When consumers are getting value from their electricity bills you hardly see people or hear them either. Everyone stays indoors either listening to music, watching a movie or television, or just generally ‘maintaining’. Music maybe heard occasionally (from those that love it LOUD) and voices too but the atmosphere that pervades is one of calm.
Neighbours often don’t see other for days (crazy schedules of living and working in a busy city) but if the shadows in front of a lit window are anything to go by, then the person next door is alive and kicking. Indoor chores and activities tend to be the primary focus when power is available. Everywhere is deserted and the murmur of voices on passing a door another clue that someone’s inside.
On the other hand, once an outage occurs the general inclination is either to flee or switch on the generator. For individuals that have regimented times for its use, they may find errands that take them out pending the allotted time. For others that can’t do without electricity, the only option is the generator.
Some places come alive with people, movement and the clatter, bang and hums of generators once blackness descends. Clusters develop and tales are swapped of daily events or strange occurrences.

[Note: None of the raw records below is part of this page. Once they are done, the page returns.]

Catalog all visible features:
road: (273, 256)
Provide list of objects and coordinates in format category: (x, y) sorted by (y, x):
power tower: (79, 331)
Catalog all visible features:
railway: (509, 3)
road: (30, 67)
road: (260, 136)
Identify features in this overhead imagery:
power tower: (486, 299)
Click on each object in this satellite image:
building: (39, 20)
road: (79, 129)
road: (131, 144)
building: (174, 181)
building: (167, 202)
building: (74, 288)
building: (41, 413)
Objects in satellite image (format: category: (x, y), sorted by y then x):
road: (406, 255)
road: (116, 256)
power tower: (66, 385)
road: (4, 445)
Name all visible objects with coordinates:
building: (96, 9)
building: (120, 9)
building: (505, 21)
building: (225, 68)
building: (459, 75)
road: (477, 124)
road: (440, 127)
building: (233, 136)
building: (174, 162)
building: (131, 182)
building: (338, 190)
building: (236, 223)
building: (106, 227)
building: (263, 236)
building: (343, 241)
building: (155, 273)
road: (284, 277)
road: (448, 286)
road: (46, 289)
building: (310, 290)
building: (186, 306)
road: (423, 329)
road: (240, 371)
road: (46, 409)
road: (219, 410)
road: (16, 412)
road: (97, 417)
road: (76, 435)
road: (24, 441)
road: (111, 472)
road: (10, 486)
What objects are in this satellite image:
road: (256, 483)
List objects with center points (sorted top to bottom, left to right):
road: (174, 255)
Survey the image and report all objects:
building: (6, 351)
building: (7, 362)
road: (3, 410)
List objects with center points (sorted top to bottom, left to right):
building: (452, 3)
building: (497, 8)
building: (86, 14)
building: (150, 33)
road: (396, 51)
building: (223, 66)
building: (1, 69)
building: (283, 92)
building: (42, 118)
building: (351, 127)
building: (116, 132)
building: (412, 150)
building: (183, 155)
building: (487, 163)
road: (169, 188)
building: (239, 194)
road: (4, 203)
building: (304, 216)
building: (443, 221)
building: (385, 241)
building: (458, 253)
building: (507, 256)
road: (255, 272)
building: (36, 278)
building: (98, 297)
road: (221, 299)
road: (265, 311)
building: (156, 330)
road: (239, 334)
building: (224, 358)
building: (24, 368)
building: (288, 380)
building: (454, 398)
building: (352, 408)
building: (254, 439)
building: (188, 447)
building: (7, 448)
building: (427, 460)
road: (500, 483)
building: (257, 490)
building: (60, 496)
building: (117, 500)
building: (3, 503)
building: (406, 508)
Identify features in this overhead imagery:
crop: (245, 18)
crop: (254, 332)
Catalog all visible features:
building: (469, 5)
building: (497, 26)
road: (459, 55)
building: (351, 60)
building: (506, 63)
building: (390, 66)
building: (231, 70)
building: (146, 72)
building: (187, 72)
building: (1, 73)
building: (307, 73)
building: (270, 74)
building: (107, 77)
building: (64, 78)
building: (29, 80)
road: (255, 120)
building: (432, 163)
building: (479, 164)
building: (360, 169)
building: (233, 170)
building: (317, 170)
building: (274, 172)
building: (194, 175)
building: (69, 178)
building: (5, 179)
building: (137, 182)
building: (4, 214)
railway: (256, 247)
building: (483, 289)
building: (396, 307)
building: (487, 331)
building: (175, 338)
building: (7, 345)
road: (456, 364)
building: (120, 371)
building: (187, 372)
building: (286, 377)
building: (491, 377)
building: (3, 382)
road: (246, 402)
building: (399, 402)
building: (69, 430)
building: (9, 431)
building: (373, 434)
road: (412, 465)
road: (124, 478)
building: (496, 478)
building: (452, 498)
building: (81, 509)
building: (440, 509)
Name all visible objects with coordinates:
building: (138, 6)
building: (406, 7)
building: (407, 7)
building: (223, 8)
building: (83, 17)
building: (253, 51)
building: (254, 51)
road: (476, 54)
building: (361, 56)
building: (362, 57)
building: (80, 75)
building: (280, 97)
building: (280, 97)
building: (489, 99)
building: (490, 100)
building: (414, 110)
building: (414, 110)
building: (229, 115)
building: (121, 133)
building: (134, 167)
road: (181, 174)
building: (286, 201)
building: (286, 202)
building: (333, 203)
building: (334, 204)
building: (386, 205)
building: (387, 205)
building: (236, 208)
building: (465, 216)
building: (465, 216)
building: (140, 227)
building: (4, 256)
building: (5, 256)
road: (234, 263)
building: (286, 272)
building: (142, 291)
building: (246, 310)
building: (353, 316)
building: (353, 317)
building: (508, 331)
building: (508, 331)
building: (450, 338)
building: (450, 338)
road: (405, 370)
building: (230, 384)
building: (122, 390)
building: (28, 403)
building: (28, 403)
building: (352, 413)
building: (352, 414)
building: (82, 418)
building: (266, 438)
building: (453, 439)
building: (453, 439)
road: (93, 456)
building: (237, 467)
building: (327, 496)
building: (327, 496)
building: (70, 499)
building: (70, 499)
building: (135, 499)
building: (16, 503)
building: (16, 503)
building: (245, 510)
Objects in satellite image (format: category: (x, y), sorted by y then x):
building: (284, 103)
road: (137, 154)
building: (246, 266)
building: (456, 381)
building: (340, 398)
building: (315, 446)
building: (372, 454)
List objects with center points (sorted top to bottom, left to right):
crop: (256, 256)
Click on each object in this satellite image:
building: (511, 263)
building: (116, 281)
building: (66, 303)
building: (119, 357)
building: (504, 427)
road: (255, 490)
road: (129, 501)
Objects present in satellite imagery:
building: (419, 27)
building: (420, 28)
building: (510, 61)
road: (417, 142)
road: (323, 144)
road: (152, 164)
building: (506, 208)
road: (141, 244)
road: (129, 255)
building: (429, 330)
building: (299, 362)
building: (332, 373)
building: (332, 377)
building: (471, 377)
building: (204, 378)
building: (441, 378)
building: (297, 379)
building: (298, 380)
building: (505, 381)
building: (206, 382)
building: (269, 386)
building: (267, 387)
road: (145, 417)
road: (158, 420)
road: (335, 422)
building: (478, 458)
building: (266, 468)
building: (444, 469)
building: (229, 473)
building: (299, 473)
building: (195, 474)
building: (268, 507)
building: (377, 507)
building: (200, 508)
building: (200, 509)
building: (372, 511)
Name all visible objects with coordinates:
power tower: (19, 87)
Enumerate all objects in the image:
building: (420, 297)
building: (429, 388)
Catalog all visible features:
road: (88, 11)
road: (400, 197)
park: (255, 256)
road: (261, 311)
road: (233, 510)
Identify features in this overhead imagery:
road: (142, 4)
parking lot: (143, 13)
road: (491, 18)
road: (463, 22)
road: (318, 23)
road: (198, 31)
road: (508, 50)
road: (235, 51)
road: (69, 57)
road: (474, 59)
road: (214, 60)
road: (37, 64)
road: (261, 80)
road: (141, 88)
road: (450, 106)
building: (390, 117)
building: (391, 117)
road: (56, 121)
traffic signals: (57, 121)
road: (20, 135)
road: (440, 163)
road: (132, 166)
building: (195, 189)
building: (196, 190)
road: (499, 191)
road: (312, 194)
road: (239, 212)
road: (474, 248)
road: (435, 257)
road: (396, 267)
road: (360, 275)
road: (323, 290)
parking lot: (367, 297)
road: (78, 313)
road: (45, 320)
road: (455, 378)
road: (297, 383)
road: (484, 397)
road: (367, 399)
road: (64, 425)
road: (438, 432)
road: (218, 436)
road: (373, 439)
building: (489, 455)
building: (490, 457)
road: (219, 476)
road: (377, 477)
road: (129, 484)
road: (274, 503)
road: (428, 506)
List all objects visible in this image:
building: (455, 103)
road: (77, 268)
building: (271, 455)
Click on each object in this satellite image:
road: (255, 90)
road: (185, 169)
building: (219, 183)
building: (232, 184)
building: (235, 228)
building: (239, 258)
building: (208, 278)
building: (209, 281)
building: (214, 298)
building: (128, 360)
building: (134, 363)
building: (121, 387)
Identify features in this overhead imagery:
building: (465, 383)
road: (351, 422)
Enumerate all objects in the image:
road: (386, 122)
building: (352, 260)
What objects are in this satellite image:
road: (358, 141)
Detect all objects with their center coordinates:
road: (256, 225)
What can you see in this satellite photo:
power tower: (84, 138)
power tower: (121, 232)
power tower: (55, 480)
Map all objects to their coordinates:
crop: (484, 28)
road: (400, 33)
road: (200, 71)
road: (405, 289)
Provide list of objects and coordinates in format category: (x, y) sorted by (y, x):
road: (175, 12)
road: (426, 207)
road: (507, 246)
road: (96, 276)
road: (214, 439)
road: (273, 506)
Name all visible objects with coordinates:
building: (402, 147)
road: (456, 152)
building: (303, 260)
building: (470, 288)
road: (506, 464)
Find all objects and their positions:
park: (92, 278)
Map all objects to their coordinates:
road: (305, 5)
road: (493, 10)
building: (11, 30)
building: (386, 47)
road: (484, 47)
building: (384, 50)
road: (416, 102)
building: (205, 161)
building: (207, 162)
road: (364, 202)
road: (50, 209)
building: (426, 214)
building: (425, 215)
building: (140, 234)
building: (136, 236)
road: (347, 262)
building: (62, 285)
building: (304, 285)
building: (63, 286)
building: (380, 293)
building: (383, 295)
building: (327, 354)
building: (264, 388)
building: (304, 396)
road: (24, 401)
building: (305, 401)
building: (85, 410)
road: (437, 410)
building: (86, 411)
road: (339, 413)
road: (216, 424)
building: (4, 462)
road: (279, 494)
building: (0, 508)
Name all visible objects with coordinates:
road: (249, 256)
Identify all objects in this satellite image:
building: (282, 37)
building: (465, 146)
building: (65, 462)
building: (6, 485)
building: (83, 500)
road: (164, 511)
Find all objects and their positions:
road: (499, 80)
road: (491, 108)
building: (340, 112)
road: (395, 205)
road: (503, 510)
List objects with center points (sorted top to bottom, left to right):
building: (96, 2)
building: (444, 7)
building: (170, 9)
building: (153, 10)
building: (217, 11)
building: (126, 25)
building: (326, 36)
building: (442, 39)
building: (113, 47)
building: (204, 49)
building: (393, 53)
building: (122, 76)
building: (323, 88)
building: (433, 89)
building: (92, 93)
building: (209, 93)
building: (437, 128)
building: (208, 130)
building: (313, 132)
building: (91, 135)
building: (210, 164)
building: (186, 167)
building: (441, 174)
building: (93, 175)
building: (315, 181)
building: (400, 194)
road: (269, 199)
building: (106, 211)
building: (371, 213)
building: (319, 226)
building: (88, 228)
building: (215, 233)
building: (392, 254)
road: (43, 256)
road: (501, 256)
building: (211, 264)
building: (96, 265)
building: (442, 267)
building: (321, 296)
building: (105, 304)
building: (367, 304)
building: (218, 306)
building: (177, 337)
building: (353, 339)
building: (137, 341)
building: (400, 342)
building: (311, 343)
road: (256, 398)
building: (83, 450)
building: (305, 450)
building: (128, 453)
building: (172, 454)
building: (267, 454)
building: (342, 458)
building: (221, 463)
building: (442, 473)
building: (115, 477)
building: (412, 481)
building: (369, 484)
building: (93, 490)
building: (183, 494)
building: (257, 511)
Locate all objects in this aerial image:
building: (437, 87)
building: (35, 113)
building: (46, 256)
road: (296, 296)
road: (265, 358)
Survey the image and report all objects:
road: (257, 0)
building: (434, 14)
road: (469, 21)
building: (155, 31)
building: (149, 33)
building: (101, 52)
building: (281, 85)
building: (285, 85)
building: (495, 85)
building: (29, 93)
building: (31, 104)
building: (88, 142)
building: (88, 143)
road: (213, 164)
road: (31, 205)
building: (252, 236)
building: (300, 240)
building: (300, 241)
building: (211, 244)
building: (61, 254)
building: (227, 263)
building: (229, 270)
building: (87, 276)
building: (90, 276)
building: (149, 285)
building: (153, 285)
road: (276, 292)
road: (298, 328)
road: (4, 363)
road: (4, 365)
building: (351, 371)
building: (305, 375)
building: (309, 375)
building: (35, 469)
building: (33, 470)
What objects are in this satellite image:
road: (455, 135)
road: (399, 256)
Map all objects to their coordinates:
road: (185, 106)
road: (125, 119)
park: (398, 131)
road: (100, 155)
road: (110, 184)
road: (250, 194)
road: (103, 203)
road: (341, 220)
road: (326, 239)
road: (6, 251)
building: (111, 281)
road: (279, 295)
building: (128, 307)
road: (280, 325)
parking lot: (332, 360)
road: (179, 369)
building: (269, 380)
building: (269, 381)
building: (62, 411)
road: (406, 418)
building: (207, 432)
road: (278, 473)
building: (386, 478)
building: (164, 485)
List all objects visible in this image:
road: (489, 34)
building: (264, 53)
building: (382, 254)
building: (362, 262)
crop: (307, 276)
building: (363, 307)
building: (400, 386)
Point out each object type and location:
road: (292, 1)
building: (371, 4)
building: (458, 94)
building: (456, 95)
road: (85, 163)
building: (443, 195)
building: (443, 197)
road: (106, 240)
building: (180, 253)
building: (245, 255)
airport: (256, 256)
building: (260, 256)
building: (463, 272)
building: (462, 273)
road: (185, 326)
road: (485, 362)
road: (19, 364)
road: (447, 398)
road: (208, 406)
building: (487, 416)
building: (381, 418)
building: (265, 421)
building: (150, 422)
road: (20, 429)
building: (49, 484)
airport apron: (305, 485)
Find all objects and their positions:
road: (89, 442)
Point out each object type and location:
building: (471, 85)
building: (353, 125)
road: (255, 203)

The usual debates or discussions about government, parastatals and other institutions could be another topic. The palpable disappointment that another outage has occurred is left unsaid but life goes on. On the other hand the sheer delight that rents the air i.e. UP NEPA when an outage ends is pathetic. In the 21st century we still inhabit the dark ages and there seems to be no end in sight.
Some districts find the concept of public power supply alien and only get to experience it for a few minutes, with these episodes few and far between. The double jeopardy of paying electricity bills (or buying the pre-paid cards) and the expense incurred from petrol or diesel purchase is something citizens have learnt to take in their stride. This isn’t ideal but when the ideal is a myth, reality is the only consequence.
We have all learned to cope (one way or the other) with the vagaries of the ‘power supply’ in our localities. Whenever the national power authority bestows electricity we all have various choices to make in how best we use this gift. On the other hand this choice is often wrenched out of our hands and the cruel joke of another outage quietly takes over. Sometimes the only response becomes the roar of generators…a sound that has come to represent ‘normal’ in the current scheme of things.